Migranti, riapre la rotta dei Balcani: 300 al giorno in Serbia
ZAGABRIA. È durata appena ventiquattro ore la barriera che la Croazia ha costruito giovedì mattina sul ponte di Batina, al confine con la Serbia. Una barriera "anti-migranti" come quelle che spuntavano ad inizio anno in Austria, Slovenia e Macedonia, sull'esempio avanguardista dell'Ungheria. L'obiettivo dell'iniziativa - ha spiegato in un comunicato il governo di Zagabria - era quello di impedire l'attraversamento del Danubio da parte di diverse centinaia di migranti in marcia attraverso la Vojvodina (la regione settentrionale della Serbia confinante a Nord con l'Ungheria).
Un attraversamento che, almeno per il momento, non è avvenuto, riportando la calma in questo comune transfrontaliero di appena mille anime. Tuttavia, il ricorso alle reti metalliche e la sospensione del traffico stradale hanno riportato all'ordine del giorno la questione dei rifugiati, che dal marzo scorso - ovvero da quando la Macedonia, di concerto con i Paesi più a Nord, ha deciso il blocco del confine con la Grecia - sembrava un capitolo chiuso per la Croazia.
Sulla carta, la rotta dei Balcani è ufficialmente chiusa, ma nella realtà le cose sono ben diverse e un flusso costante di persone continua ad attraversare ogni giorno il Sud-Est europeo. A Belgrado, l'Alto commissariato delle Nazioni Unite per i rifugiati (Unhcr) stima un passaggio quotidiano di 300 persone in arrivo o dalla Macedonia (45%) o dalla Bulgaria (55%), mentre il numero di quelli che fanno tappa nella capitale serba, fermandosi per una notte o due come accadeva l'estate scorsa, ha già superato quota mille persone. Nel parco davanti alla stazione degli autobus, i profughi pazientano attorno al numero 15 di via Gavrilo Princip, dove i volontari del centro per migranti "Miksaliste" (demolito in aprile per far spazio al cantiere di "Belgrado sull'acqua") hanno aperto un nuovo "Info point", già in difficoltà per la mancanza di sostegno finanziario dal comune e per il numero crescente di rifugiati bisognosi di assistenza.

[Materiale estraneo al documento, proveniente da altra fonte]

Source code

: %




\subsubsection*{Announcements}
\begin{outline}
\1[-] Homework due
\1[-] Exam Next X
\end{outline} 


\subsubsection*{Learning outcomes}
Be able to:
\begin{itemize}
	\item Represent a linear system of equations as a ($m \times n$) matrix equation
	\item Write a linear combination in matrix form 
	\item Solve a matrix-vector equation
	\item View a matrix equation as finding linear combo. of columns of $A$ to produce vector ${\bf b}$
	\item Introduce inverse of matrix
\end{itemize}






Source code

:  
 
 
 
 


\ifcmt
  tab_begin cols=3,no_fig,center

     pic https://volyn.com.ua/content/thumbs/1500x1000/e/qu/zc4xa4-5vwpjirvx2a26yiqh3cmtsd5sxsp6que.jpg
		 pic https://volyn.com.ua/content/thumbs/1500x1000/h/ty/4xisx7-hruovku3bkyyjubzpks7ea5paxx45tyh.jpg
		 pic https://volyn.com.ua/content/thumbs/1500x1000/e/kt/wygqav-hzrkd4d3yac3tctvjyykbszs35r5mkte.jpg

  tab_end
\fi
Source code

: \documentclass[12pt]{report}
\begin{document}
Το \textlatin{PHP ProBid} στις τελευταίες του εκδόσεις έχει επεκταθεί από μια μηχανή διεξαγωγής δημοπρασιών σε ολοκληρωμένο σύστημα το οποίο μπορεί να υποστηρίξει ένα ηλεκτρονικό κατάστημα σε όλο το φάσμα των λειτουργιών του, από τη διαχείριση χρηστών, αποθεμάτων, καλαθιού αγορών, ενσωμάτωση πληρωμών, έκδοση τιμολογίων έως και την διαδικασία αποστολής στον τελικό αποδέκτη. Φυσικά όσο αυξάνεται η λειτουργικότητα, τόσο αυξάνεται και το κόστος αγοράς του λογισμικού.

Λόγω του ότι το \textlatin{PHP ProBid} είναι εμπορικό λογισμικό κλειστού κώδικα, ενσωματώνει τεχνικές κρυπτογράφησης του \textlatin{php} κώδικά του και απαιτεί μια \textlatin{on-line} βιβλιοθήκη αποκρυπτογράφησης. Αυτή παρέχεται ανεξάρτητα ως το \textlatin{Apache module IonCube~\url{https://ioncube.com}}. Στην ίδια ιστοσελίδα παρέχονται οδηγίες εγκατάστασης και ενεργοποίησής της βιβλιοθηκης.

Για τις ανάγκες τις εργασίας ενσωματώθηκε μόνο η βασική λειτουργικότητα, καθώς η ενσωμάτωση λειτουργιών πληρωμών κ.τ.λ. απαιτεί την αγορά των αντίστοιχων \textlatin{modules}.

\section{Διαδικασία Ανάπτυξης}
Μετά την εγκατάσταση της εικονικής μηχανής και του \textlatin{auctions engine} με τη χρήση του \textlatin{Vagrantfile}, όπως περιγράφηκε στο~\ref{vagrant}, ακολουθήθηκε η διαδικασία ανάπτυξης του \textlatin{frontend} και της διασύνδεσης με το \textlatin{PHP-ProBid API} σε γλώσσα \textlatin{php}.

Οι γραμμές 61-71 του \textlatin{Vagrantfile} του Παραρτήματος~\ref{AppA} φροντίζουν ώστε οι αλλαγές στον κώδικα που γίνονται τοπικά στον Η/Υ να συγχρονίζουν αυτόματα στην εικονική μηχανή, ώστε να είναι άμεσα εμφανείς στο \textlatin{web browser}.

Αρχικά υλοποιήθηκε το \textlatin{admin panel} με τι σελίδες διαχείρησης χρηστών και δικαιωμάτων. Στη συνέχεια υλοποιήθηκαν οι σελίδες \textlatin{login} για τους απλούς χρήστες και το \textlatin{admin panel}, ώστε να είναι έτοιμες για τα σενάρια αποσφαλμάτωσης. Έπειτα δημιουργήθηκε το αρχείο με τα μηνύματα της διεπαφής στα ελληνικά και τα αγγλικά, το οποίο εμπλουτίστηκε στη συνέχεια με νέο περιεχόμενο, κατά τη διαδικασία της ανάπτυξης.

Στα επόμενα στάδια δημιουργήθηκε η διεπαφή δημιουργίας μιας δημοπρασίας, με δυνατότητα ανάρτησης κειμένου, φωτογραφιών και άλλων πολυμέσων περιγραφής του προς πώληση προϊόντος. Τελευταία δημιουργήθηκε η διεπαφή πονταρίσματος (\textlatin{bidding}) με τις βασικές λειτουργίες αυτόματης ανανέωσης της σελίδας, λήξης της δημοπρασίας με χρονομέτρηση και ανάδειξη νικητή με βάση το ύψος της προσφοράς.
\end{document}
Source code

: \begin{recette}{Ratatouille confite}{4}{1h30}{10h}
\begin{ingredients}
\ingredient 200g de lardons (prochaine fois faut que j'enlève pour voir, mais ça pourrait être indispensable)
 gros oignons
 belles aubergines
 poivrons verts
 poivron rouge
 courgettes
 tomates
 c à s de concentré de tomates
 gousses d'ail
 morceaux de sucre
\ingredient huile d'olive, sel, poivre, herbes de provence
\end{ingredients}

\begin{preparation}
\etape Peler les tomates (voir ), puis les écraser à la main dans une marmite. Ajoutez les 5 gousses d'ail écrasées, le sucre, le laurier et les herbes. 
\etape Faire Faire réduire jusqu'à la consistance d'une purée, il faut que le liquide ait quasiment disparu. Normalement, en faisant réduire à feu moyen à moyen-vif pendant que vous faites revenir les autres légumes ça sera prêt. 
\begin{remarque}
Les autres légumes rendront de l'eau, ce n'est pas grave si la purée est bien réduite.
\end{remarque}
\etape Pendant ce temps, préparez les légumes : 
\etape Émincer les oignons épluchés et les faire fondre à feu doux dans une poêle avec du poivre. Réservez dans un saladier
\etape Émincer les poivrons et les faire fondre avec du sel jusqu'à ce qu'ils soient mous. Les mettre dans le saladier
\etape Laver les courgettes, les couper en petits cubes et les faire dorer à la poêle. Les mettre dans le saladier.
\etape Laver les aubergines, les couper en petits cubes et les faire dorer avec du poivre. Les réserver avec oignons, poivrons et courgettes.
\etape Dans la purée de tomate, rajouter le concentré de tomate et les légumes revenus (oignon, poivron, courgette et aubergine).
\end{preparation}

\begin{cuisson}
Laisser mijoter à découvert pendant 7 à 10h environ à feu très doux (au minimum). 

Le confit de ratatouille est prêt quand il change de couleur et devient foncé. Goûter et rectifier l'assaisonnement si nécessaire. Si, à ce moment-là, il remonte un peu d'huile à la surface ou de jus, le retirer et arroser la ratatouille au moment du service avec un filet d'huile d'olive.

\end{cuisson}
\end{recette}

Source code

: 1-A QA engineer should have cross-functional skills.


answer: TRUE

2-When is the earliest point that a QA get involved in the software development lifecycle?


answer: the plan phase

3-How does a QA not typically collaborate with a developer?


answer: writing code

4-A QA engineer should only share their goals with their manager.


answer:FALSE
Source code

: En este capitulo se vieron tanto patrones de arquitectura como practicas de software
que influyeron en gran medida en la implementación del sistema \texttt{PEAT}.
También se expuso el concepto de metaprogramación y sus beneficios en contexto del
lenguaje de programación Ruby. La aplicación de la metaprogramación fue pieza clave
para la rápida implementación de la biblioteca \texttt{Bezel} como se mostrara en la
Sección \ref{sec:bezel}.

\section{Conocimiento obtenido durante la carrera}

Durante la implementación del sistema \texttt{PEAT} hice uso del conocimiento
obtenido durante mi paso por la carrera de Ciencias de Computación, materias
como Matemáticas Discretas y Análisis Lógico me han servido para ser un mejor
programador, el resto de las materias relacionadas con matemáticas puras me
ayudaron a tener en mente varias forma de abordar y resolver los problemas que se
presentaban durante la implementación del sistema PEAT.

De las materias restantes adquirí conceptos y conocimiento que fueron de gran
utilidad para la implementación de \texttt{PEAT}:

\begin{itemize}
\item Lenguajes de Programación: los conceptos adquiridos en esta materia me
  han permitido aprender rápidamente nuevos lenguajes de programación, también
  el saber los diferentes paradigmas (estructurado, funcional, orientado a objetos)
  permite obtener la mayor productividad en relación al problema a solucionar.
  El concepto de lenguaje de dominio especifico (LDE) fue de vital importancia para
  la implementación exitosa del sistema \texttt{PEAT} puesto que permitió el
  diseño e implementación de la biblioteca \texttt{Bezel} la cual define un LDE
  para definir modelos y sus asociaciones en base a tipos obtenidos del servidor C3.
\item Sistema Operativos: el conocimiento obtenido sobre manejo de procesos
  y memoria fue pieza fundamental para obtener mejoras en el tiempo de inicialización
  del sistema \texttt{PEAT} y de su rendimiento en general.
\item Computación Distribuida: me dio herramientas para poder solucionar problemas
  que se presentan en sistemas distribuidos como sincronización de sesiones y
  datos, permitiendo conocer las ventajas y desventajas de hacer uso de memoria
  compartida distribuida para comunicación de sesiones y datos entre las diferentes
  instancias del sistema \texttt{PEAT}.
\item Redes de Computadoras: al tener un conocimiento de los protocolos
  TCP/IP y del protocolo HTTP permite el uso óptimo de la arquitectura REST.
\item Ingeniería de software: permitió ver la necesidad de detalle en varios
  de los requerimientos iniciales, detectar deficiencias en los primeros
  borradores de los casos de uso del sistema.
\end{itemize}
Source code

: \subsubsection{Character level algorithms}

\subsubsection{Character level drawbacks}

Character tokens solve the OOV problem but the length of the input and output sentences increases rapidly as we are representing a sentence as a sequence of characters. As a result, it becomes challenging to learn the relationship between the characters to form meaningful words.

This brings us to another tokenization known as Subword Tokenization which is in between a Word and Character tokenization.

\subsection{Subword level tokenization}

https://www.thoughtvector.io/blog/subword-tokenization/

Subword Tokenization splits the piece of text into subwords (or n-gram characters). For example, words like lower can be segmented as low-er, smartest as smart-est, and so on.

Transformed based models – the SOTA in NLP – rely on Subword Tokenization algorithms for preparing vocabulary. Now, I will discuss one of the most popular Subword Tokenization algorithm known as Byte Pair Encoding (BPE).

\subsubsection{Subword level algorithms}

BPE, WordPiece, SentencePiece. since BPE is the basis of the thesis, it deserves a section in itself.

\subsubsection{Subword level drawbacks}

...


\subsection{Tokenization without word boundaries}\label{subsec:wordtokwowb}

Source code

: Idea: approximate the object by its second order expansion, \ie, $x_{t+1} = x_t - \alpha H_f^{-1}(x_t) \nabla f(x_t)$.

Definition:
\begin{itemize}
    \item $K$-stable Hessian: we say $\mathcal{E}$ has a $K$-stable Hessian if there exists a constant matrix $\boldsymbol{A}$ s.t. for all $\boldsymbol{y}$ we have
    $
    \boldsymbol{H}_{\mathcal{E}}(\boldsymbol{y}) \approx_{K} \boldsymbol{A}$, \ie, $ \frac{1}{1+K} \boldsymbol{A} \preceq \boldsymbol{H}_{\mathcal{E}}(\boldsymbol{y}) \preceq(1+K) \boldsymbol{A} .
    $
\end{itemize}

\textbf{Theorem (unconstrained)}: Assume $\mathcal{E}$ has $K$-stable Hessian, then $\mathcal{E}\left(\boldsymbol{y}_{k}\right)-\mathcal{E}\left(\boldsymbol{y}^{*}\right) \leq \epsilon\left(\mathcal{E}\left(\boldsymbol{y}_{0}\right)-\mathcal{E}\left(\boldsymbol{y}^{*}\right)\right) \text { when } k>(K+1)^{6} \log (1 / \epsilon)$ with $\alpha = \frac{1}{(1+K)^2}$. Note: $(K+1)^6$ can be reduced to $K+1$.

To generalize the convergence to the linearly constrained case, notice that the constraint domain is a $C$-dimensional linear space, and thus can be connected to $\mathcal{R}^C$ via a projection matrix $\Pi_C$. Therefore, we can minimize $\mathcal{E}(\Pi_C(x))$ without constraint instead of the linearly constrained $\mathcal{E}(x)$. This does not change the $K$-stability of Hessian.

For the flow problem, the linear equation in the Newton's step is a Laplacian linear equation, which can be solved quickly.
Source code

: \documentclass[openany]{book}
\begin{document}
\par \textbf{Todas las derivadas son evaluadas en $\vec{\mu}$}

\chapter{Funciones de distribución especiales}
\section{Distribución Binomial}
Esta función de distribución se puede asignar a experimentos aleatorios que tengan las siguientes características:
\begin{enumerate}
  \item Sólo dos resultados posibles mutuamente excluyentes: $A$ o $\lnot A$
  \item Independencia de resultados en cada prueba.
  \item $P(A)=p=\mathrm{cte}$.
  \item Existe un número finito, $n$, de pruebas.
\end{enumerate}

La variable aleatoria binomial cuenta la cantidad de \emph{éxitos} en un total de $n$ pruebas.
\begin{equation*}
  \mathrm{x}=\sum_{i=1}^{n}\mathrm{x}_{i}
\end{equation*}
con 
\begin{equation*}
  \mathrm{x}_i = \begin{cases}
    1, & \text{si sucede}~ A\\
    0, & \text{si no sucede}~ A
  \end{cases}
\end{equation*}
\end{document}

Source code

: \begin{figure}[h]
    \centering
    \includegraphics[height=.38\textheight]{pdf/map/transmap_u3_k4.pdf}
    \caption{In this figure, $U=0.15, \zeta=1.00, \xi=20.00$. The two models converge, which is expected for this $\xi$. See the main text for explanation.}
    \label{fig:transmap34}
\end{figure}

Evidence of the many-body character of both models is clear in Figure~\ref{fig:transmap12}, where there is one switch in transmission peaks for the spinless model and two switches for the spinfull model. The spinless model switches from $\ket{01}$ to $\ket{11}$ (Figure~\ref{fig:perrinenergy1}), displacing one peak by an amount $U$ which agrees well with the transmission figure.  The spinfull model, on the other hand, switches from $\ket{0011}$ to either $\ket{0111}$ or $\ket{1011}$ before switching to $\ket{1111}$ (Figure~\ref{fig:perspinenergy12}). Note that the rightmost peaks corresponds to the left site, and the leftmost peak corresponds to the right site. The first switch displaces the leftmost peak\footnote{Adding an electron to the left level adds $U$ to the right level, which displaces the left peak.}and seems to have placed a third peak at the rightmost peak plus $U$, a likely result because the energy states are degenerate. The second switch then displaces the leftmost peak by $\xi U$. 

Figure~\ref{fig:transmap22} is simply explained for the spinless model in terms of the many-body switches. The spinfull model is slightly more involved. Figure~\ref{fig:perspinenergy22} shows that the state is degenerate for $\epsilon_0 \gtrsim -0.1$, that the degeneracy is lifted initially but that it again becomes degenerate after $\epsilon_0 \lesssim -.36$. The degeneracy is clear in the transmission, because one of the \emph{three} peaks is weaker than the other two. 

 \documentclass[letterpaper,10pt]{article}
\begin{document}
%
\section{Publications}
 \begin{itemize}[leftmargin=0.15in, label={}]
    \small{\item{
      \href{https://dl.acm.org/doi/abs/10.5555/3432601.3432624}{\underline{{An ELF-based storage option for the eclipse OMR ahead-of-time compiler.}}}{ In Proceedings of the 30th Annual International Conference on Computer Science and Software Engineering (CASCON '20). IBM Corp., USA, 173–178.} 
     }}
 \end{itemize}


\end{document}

Nelle ultime settimane, avvertono i volontari, gli arrivi quotidiani sono stati più di 500. Troppi per questo gruppo di attivisti isolati che ha lanciato un appello: da luglio il "Miksaliste 2.0" potrebbe non essere più in grado di funzionare. Più a Nord, al confine con l'Ungheria, la situazione è la stessa. L'Unhcr conta più di 660 persone che ogni giorno aspettano di entrare nell'area Schengen, in condizioni ancora peggiori dell'estate scorsa. «Senza che un modus operandi di ammissioni e di attesa sia stato definito tra le autorità ungheresi e serbe, la situazione alla frontiera resta potenzialmente esplosiva, portando a frustrazione e a tensioni tra i richiedenti asilo e a troppi pericolosi attraversamenti illegali del confine», riporta la filiale belgradese dell'agenzia Onu.
Non stupisce, dunque, che di fronte al riemergere della rotta balcanica - più pericolosa, proprio perché informale - il governo croato stia correndo ai ripari.